Her Master’s degree prepared her for both the hard work necessary in her chosen field, and also for the necessity of understanding exactly the conditions under which projects had to be completed.  Their mantra was “You have to have been there and done that,” in order to understand how a project has to work and to lead a group of workers.  Having walked six hours a day, in the heat, to get to the site of her internship, she had great appreciation for the people who were served by the projects that she managed.  She challenged her workers to “listen carefully” to the citizens they were surveying, in order to understand “how hard it is to get more than 40kg of bananas, on a shoulder more than 3 hours to the market place” for example.

Beyond formal training, however, Estelle demonstrates the ability to learn from her own life experiences.  As a child, she never felt she “fit in.”   Her mother and father are from different parts of the country and different backgrounds, her mother being the first in her family to marry and live outside her community.  In play with her cousins, Estelle got the clear message that she was “different.” She agonized over being excluded because of her ethnicity.  She recognized the stereotypes various groups had of one another.  Even at the death of her brother, to whom she was quite devoted, the mourning family was disputing where he could / should be buried.  Overcoming this sense of exclusion, Estelle strengthened her own internal confidence, recognizing that her value as a person had nothing to do with her ethnicity, and knowing that she could make her way in the world regardless of stereotypes and judgments.

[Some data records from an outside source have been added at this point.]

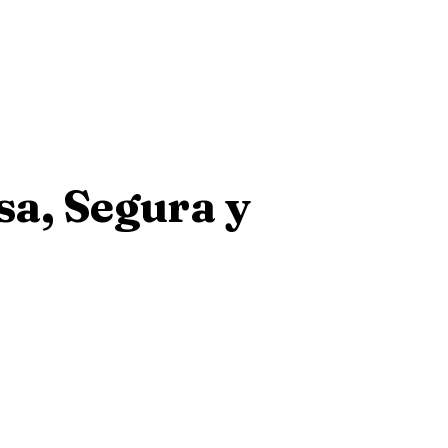
a, Segura y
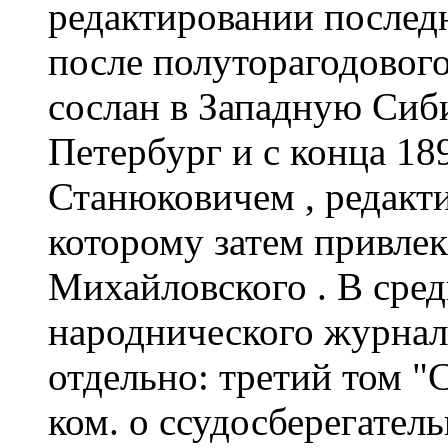
редактировании послед
после полуторагодовог
сослан в Западную Сибир
Петербург и с конца 189
Станюковичем , редакти
которому затем привлек 
Михайловского . В среди
народнического журнал
отдельно: третий том "
ком. о ссудосберегател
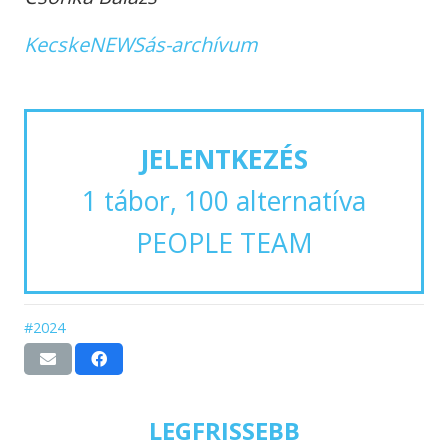
KecskeNEWSás-archívum
JELENTKEZÉS
1 tábor, 100 alternatíva
PEOPLE TEAM
#2024
LEGFRISSEBB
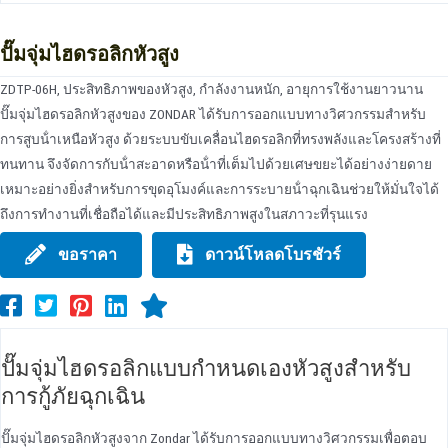
ปั๊มจุ่มไฮดรอลิกหัวสูง
ZDTP-06H, ประสิทธิภาพของหัวสูง, กําลังงานหนัก, อายุการใช้งานยาวนาน
ปั๊มจุ่มไฮดรอลิกหัวสูงของ ZONDAR ได้รับการออกแบบทางวิศวกรรมสําหรับ
การสูบน้ําเหนือหัวสูง ด้วยระบบขับเคลื่อนไฮดรอลิกที่ทรงพลังและโครงสร้างที่
ทนทาน จึงจัดการกับน้ําสะอาดหรือน้ําที่เต็มไปด้วยเศษขยะได้อย่างง่ายดาย
เหมาะอย่างยิ่งสําหรับการขุดอุโมงค์และการระบายน้ําฉุกเฉินช่วยให้มั่นใจได้
ถึงการทํางานที่เชื่อถือได้และมีประสิทธิภาพสูงในสภาวะที่รุนแรง
ขอราคา
ดาวน์โหลดโบรชัวร์
ปั๊มจุ่มไฮดรอลิกแบบกําหนดเองหัวสูงสําหรับ
การกู้ภัยฉุกเฉิน
ปั๊มจุ่มไฮดรอลิกหัวสูงจาก Zondar ได้รับการออกแบบทางวิศวกรรมเพื่อตอบ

She also learned from an unexpected mentor, her father-in-law.  “He taught me two important things!” Estelle explains. 

I was concerned about women’s land rights.  In some parts of Madagascar, women cannot own their own land.  They cannot inherit land from their parents.  My father-in-law helped me understand that “if we are not empowering our daughters – through education and skill development - having the “rights to land” is never going to be a reality; women will only give their land to their husbands.”   He helped me realize that women must understand and claim their own freedom so that they can claim their Land Rights.  They must have the will and the skill to make decisions and manage their own land.

My father-in-law also helped me understand how to best serve the women in the villages I visit.   “You must be the same as the women there,” he said.  “If you are seen as a “special” woman the men may respect you, but they still will not respect the women of the village.”  He urged me to learn the protocol of every village I visit, to ask questions so I can learn what it is like to be a woman there. 

Estelle is an influential leader.  She demonstrates the strength of inner confidence, the power of asking questions and continually learning, the necessity for stepping outside one’s comfort zone, to do what needs to be done. After being selected as Humphrey Fellow which involved a yearlong program in the United States, she opened up a new window of her life, always convinced that continuous learning is a key for success. Competing globally on a UN-OCHA research project, she was successful and received funding to implement her research project… again related to small-scale farmers resiliency.